A member of the Be the Match organization, Wilson donated his marrow to a 3-year-old girl he has never met. He says the only thing he knows about her is that she has leukemia.
"It hurts. I'm very uncomfortable. But I would do it again. It's not bad enough for me to say no to somebody's life," Wilson said. "It's a 3-year-old little girl, and I got to be a real life Superman. It's really cool. Super heroes don't have to wear capes. They can save somebody's life by simply donating bone marrow."
Five years ago, Andy was a freshman at Stephen F. Austin University when he stumbled upon a Be the Match booth on campus.
"At the time, I was thinking ‘Sure. Yeah, I'll do it' because you get a free T-shirt, and it doesn't take a lot of time," Wilson said.
But little did he know, his match would finally find him.
"I'm a blood donor, as well, regularly, but years went by and I didn't get a call or anything like that. I kind of forgot about it until I got a call five years later," Wilson said.
He immediately signed up but hit some road blocks when the girl's parents declined his offer. But four days later, he got a call that they had changed their minds.

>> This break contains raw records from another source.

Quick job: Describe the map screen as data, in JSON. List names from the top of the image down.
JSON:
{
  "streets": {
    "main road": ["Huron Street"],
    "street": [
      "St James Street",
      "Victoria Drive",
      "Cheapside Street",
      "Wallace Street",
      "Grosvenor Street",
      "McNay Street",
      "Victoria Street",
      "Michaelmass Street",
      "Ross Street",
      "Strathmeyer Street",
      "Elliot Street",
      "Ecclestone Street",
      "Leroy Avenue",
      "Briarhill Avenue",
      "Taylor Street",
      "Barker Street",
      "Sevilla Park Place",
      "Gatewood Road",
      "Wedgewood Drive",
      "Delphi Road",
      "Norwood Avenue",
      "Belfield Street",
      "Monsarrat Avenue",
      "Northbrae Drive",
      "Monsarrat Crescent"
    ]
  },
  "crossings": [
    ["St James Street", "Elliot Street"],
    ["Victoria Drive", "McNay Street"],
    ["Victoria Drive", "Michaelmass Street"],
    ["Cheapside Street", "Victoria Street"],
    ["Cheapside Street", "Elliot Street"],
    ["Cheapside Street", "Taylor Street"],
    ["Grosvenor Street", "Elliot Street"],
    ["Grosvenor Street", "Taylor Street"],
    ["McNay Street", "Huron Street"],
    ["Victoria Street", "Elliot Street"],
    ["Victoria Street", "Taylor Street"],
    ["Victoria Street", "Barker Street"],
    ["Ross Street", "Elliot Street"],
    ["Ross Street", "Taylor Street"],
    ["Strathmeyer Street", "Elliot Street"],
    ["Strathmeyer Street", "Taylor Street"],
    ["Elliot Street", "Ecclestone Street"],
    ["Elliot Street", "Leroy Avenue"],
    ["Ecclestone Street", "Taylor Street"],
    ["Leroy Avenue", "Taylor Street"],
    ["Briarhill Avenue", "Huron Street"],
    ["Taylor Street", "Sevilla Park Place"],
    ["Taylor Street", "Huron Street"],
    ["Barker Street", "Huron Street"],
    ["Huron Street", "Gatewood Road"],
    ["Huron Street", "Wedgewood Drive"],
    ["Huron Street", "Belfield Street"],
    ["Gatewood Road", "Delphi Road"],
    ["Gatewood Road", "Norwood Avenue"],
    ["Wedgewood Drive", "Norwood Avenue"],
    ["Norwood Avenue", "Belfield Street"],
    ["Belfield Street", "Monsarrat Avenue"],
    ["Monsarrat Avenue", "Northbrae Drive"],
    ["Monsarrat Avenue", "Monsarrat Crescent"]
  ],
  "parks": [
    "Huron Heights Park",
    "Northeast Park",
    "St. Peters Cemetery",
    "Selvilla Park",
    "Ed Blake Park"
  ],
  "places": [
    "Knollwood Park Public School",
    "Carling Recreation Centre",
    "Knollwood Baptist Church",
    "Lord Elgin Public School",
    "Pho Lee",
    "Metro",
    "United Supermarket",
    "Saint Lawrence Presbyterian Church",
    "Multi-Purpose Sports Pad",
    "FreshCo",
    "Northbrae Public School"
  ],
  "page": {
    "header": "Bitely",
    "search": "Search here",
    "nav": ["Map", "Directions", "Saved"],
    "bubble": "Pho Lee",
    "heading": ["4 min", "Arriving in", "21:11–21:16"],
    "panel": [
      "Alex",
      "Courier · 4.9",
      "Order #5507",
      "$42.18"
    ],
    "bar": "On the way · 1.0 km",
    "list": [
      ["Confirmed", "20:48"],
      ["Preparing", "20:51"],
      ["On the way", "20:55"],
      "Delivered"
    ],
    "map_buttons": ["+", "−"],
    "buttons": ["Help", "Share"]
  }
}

"I just remember thinking about this little girl. She's three years old. She doesn't understand the whole situation of what she's going through. I can't imagine how her parents are feeling. So, I don't know. I just felt like it was the right thing to do," Wilson said.
The recovery time for a bone marrow patient is about a week, Wilson said, but he is just happy he could help. Wilson said he has to wait an entire year before he can request more information on the girl. But he wants to be able to meet her in person.
"That's kind of what I hope for, actually. I want to be able to see who it is, you know, that I did all of this for," Wilson said.
Wilson can write letters and send gifts in the meantime but cannot tell her his name or where he lives. However, he said if he had the chance to talk to her, he would have a couple of words for her.
"I hope it worked. I hope I get to see you one day. I hope you heal up well, and I hope your family takes care of you, so we don't have to go through this again," Wilson said. "It hurt. It was worth it. And I hope that you have a really good life and get to enjoy it. And maybe you'll be able to do it for somebody someday."